The data:
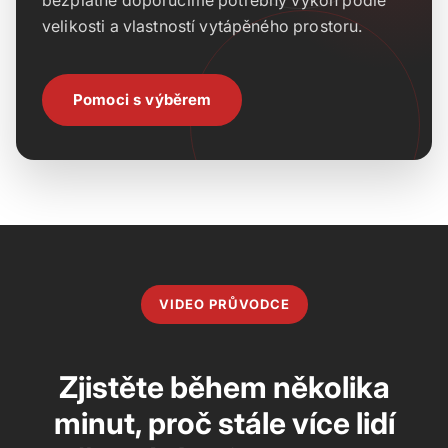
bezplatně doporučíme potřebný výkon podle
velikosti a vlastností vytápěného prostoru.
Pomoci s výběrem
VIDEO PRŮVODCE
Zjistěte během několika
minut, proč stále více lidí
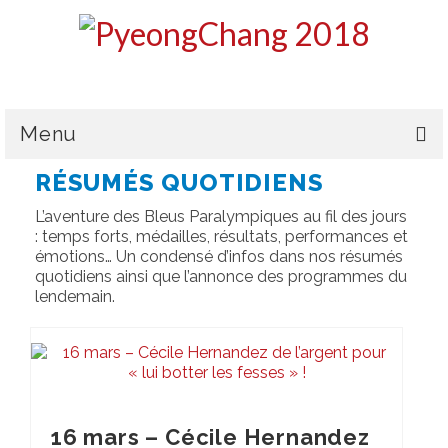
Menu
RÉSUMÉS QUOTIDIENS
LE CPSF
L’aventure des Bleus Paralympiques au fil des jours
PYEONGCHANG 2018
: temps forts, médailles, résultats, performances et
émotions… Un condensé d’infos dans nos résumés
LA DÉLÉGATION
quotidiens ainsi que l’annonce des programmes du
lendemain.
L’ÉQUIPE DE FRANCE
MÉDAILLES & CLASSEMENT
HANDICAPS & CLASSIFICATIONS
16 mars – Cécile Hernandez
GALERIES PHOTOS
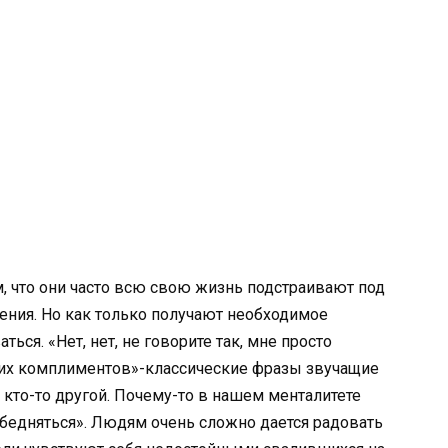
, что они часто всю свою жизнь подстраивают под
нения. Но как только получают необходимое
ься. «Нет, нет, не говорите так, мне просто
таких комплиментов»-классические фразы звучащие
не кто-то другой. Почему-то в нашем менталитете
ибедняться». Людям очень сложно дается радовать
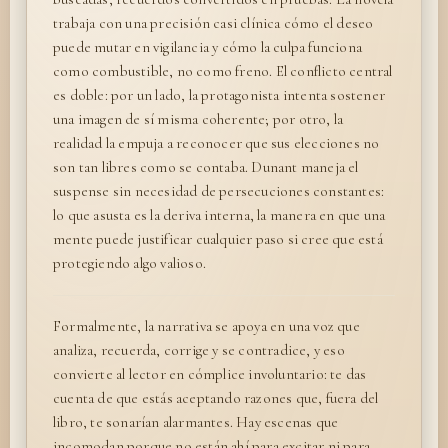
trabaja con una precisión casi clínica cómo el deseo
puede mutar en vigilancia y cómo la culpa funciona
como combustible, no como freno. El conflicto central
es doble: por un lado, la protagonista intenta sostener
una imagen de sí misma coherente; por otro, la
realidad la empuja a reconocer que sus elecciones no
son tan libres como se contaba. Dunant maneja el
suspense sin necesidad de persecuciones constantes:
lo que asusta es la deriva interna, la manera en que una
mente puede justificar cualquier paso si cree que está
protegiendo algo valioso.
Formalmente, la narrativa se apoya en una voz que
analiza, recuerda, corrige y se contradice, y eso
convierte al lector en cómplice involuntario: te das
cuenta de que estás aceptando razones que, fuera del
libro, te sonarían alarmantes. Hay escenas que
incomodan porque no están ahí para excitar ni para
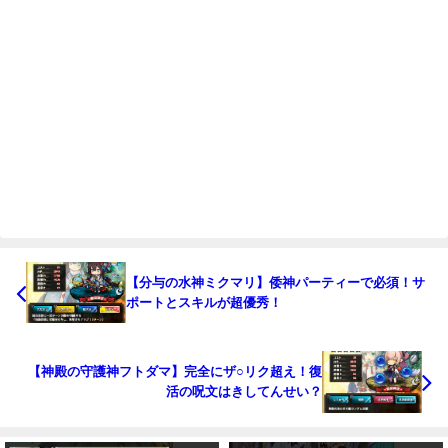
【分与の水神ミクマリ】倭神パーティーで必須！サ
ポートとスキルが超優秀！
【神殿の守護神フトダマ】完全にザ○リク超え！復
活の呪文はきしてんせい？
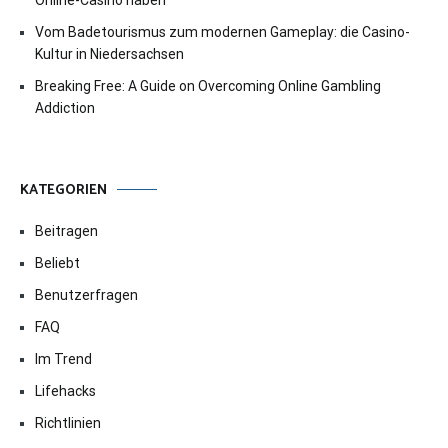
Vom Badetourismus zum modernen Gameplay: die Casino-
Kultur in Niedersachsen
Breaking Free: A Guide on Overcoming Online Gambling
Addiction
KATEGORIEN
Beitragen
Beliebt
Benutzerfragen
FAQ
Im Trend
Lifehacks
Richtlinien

...

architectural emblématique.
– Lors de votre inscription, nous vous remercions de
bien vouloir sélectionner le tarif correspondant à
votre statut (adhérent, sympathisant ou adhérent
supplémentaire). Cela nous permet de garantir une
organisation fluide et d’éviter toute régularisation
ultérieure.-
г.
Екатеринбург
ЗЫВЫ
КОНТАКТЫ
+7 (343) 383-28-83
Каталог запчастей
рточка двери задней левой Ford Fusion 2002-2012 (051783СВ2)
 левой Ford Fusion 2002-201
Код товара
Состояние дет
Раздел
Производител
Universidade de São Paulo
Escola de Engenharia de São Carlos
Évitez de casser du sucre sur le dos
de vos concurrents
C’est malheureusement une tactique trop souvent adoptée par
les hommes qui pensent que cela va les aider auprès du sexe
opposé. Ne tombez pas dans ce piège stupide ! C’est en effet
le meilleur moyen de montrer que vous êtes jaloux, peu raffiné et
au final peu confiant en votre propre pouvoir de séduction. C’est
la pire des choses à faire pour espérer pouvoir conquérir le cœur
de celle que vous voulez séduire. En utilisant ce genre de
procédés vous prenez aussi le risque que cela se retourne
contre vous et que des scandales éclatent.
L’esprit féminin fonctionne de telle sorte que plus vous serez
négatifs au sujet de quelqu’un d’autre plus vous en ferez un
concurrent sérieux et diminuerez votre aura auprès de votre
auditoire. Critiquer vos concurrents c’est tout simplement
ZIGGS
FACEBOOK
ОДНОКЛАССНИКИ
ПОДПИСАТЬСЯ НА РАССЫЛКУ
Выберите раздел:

What is expected: Reproduce the data word for word, starting with the line that contains "architectural emblématique." and going on through the line that contains "contre vous et que des scandales éclatent.", both of those lines included.

Response area:
architectural emblématique.
– Lors de votre inscription, nous vous remercions de
bien vouloir sélectionner le tarif correspondant à
votre statut (adhérent, sympathisant ou adhérent
supplémentaire). Cela nous permet de garantir une
organisation fluide et d’éviter toute régularisation
ultérieure.-
г.
Екатеринбург
ЗЫВЫ
КОНТАКТЫ
+7 (343) 383-28-83
Каталог запчастей
рточка двери задней левой Ford Fusion 2002-2012 (051783СВ2)
 левой Ford Fusion 2002-201
Код товара
Состояние дет
Раздел
Производител
Universidade de São Paulo
Escola de Engenharia de São Carlos
Évitez de casser du sucre sur le dos
de vos concurrents
C’est malheureusement une tactique trop souvent adoptée par
les hommes qui pensent que cela va les aider auprès du sexe
opposé. Ne tombez pas dans ce piège stupide ! C’est en effet
le meilleur moyen de montrer que vous êtes jaloux, peu raffiné et
au final peu confiant en votre propre pouvoir de séduction. C’est
la pire des choses à faire pour espérer pouvoir conquérir le cœur
de celle que vous voulez séduire. En utilisant ce genre de
procédés vous prenez aussi le risque que cela se retourne
contre vous et que des scandales éclatent.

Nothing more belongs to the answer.